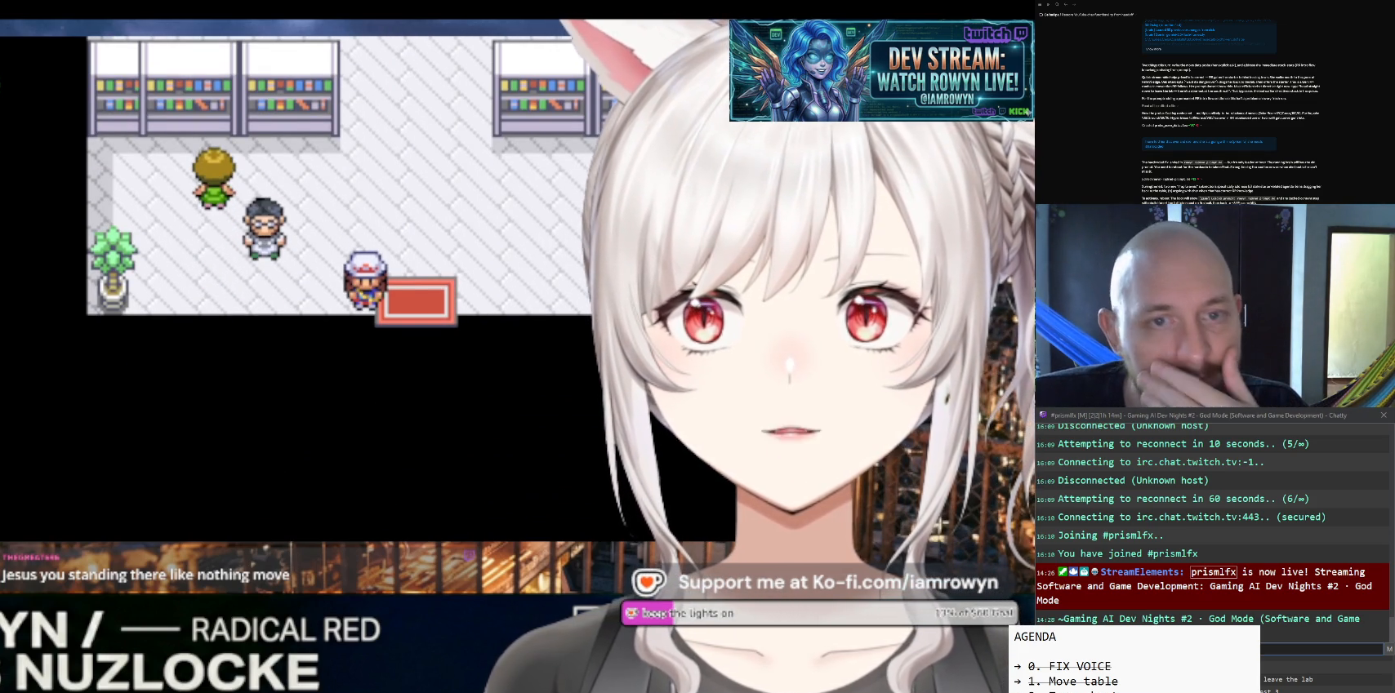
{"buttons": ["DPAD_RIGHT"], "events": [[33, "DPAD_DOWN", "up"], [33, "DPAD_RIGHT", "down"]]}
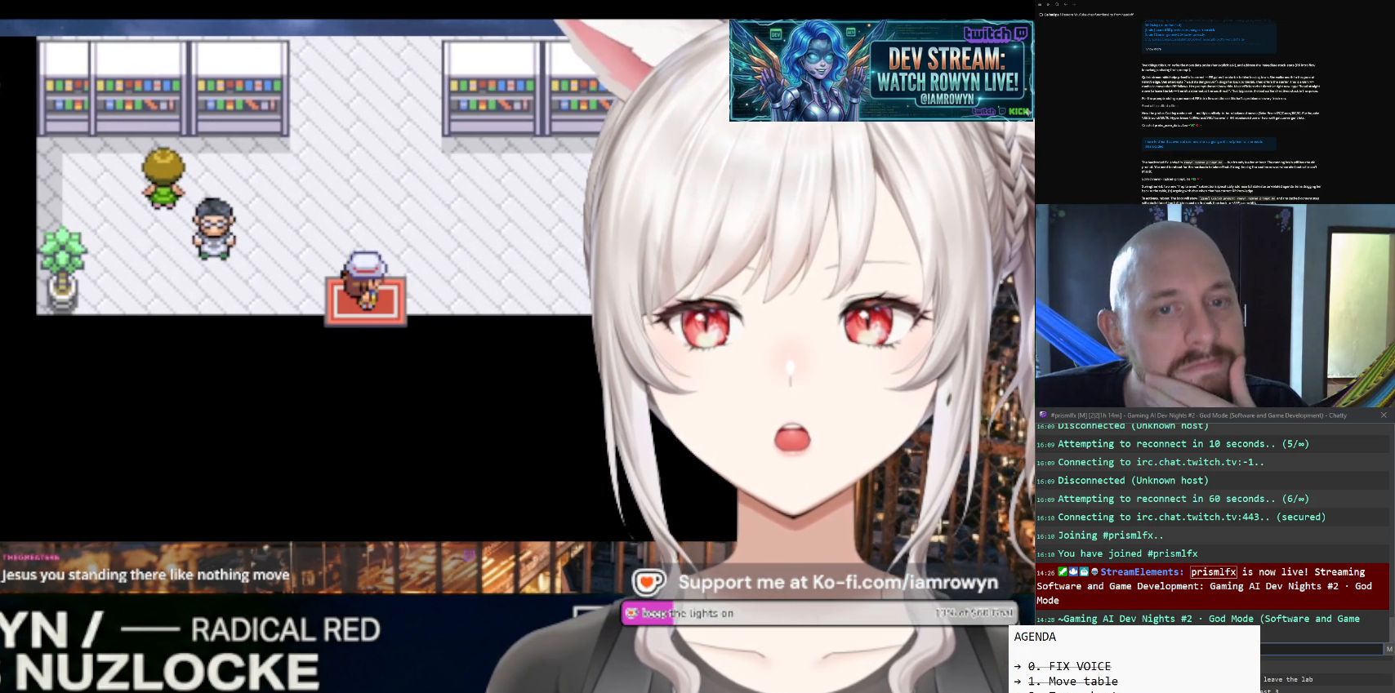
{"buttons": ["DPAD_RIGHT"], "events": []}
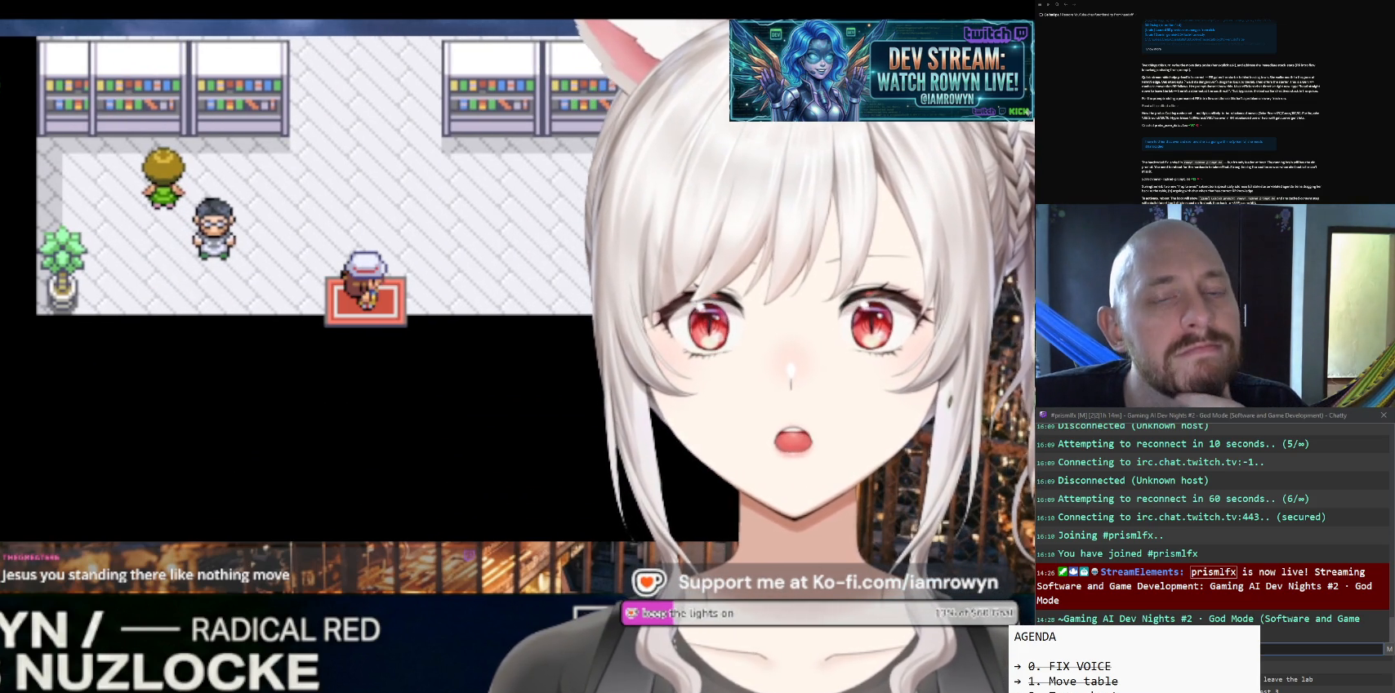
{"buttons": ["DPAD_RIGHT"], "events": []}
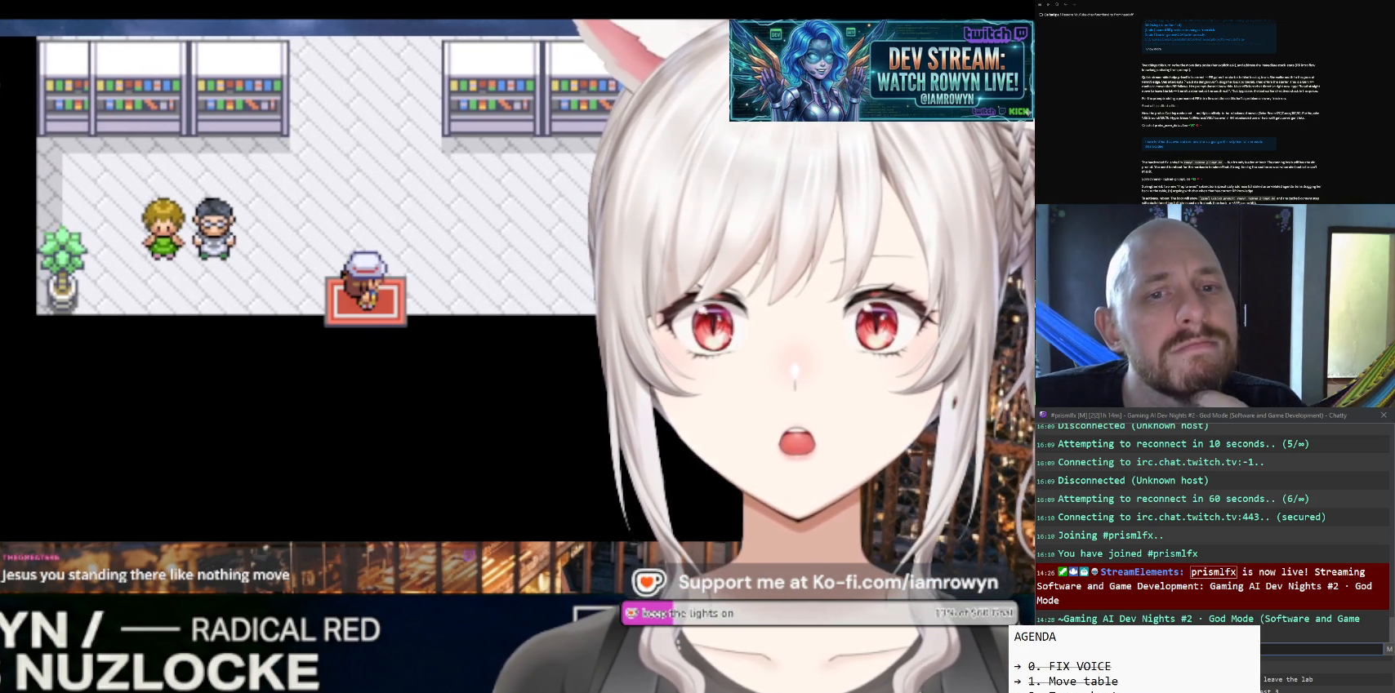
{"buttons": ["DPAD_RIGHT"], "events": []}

■ ACTIVITY
Print the full listing again exactly, and drop every image from it.

■ PROBLEM SOLUTION
{"buttons": ["DPAD_RIGHT"], "events": [[33, "DPAD_DOWN", "up"], [33, "DPAD_RIGHT", "down"]]}
{"buttons": ["DPAD_RIGHT"], "events": []}
{"buttons": ["DPAD_RIGHT"], "events": []}
{"buttons": ["DPAD_RIGHT"], "events": []}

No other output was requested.